NEWS for North Dakotans
Agriculture Communication, North Dakota State University
7 Morrill Hall, Fargo, ND 58105-5665


July 27, 2000

The Market Advisor: Outlook for Sunflower Prices Improving Modestly

by George Flaskerud, Extension Crops Economist

Following a typical seasonal pattern, the price for oil sunflowers should move higher after harvest into next spring. In general, USDA projections point to higher vegetable oil prices. In the Supply and Demand Report released July 12, a seasonal average soybean oil price of $15 to $18 per hundredweight was projected for the 2000-2001 marketing year, versus $15.70 for the 1999-2000 marketing year. Although higher oil sunflower prices are likely, they are also likely to stay lower than loan value.

The USDA June 30 Planting Report pegs oil sunflower acres at 2.36 million acres, down 14 percent from a year ago. This acreage translates into a reduction of about 10 percent in production if five-year average yields are achieved. Total use must be reduced by a similar amount to maintain stocks at about 5 percent of total use, a frequently observed level.

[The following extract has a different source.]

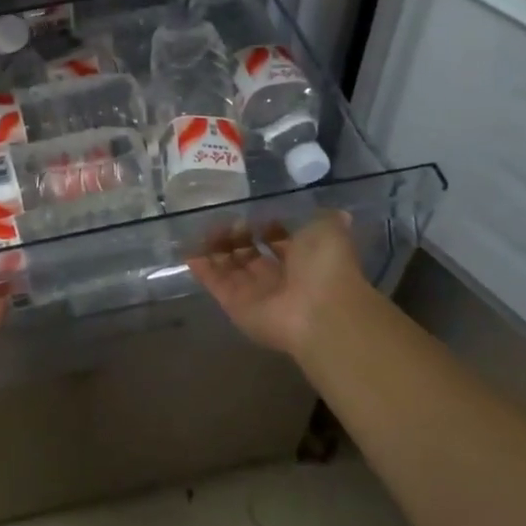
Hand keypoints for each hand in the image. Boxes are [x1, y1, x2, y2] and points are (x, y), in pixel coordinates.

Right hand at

World sunflower production was projected to decrease by about 7 percent, according to USDA’s Oil Crops Outlook released July 13. On the other hand, world oilseed production was projected to increase about 3.5 percent and world vegetable oil production was projected to increase about 1.4 percent, although ending stocks of vegetable oil were projected to decrease about 6 percent due to strong demand.

Declining sunflower production at both the U.S. and world levels and declining vegetable oil stocks at the world level should lend support to oil sunflower prices. But that support will have only a modest price impact since world oilseed stocks and vegetable oil stocks are still plentiful.

Confection sunflower seed prices must improve over year-ago levels. Acres are down about 36 percent, and production will drop about 30 percent if five-year average yields materialize. This means that total use will have to drop about 25 percent from this past year in order to have a pipeline level of ending stocks. In effect, total use will have to drop to the lowest level in five years.

Storage of oil and non-oil sunflowers should be profitable. As stocks of both types of sunflowers are reduced during the marketing year, prices should increase. The increase should be the most pronounced for non-oil sunflowers.

Loan deficiency payments should peak at harvest. Confection producers should note that non-oil sunflowers will now receive the same loan rate as oil sunflowers, and that there is only one posted county price for all sunflowers. There is a cap of $3 per hundredweight on the loan deficiency payment for confection sunflowers. The Commodity Credit Corporation announced these changes on May 18.